Costa disse ainda que um dos requisitos para a mudança do nome é que a pessoa não tenha nenhum processo judicial a cerca do nome e como Duda tinha iniciado o processo, o promotor entrou em contato com o judiciário para que fosse feito o arquivamento.
“Entrei em contato com a juíza e ela imediatamente se dispôs a resolver o problema por meio de uma certidão que foi juntada ao processo, onde ela [Duda] desistia. A juíza homologou a desistência e foi juntada a documentação e foi ao cartório e conseguiu fazer a retificação”, acrescentou.
Duda que é digital influencer na cidade, disse que tem colegas que fizeram a troca e ficou sem entender o motivo de não ter conseguido, mas, mesmo assim, ela foi para a defensoria, por onde ela teria que fazer uma ação judicial que iria durar pelo menos seis meses para que fizesse a retificação.
“Passaram três meses, foi quando entrei em contato com um advogado de Rio Branco e fui tentar saber o motivo de o cartório daqui não fazia a retificação do nome, e foi quando ele me orientou do que deveria fazer”, contou.
Ela procurou o MP e depois disso, os papéis foram levados ao cartório e na terça, 2 de fevereiro, a Duda já estava com a certidão de nascimento em mãos.
___________________
____________________
A tabeliã do cartório disse que conversou com os servidores e que todos afirmaram ter passado para Duda a documentação necessária.
“Ela falou que recomendamos que ela fosse direto para a defensoria pública, mas, a gente nem pode fazer isso, a pessoa tem que ver seus direitos. Me estranha muito. Tenho certeza que o que essa pessoa está falando não é verdade”, comentou Dirce.
O promotor afirmou que o caso chegou até ele como um suposto caso de homofobia, o que legitimou a intervenção dele no caso. MP vai recomendar que o cartório cumpra o provimento e o caso deve ser investigado.
“E agora o MP está no âmbito para evitar qualquer prática de crime de homofobia, de violência institucional, e vai recomendar ao cartório que cumpra o provimento e não coloque nenhum obstáculo para fazer esse procedimento. E encaminhar para a corregedoria do TJ para que seja investigado qualquer tipo de conduta e se houve algum tipo de crime de homofobia na ocasião”, pontuou.
A procuradora Patrícia Rêgo disse que as fiscalizações para que seja cumprida a determinação serão feitas para garantir que o direito seja garantido.
“O que temos a dizer é que o MP, quando tomou conhecimento, de pronto agiu.

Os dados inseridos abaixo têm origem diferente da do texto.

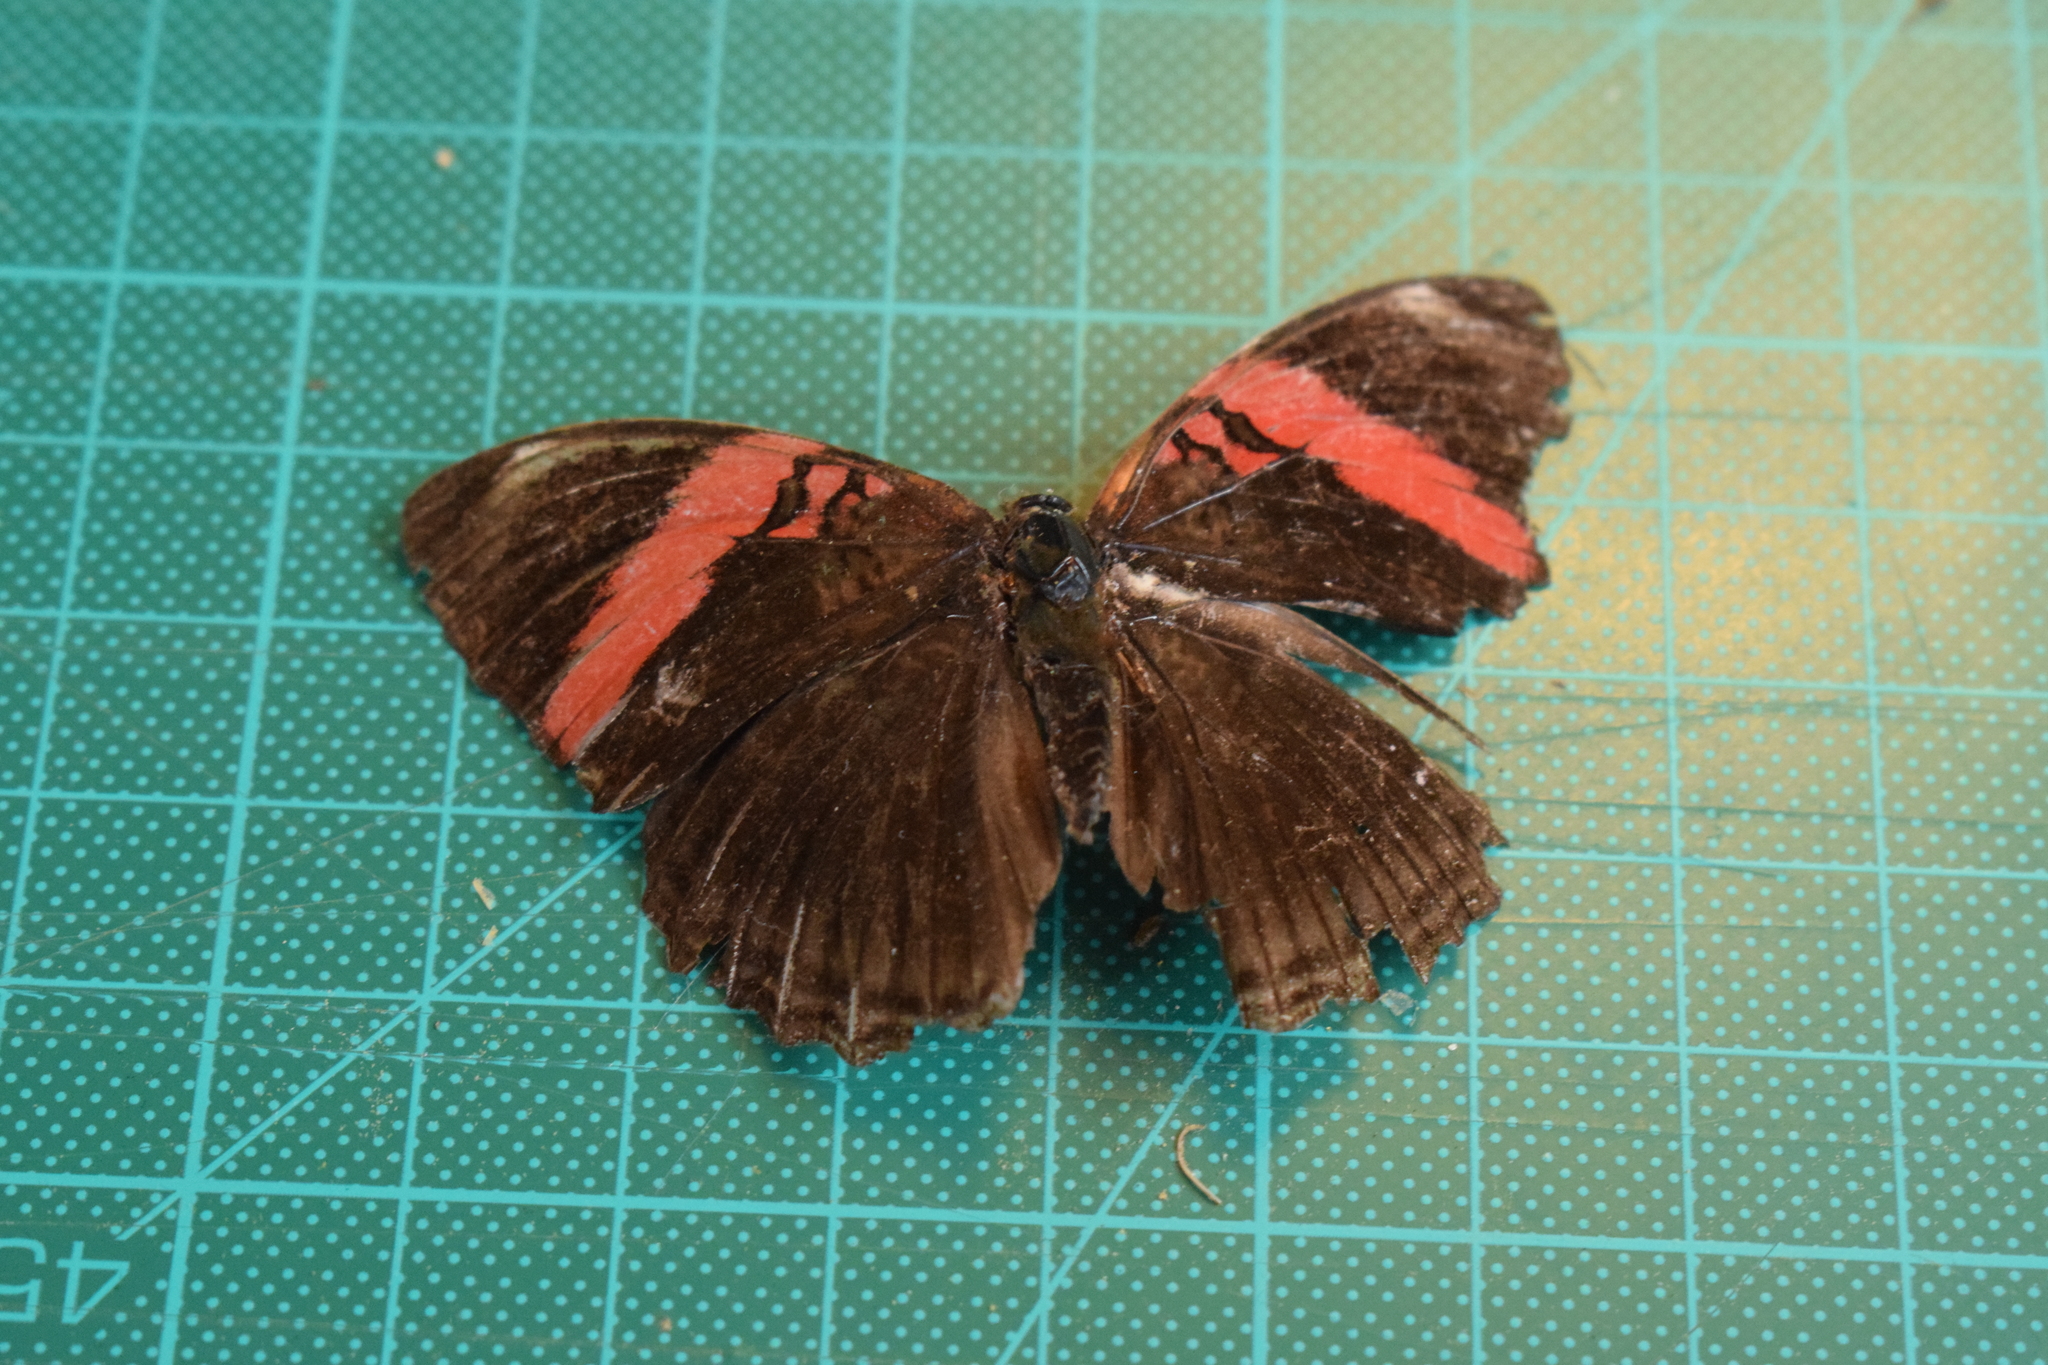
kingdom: Animalia
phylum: Arthropoda
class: Insecta
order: Lepidoptera
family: Nymphalidae
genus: Limenitis
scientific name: Limenitis isis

Agimos lá atrás quando saiu a decisão do Supremo e tem uma recomendação da Corregedoria do Tribunal de Justiça e que agora vamos, mais uma vez, recomendar os cartórios para que isso não aconteça de novo Isso é uma das maiores violações de direitos da população LGBT e nós não vamos transigir hora nenhuma com isso. É inadmissível, que passado muito tempo depois, a população LGBT tenha que estar propondo ação judicial para ter o seu direito garantido”, falou.
O promotor Thalles que interviu no caso orientou ainda que em caso de dificuldades, a pessoa deve procurar o Ministério Público imediatamente. “Procurar o MP porque não há nenhuma necessidade de fazer uma ação judicial para isso.”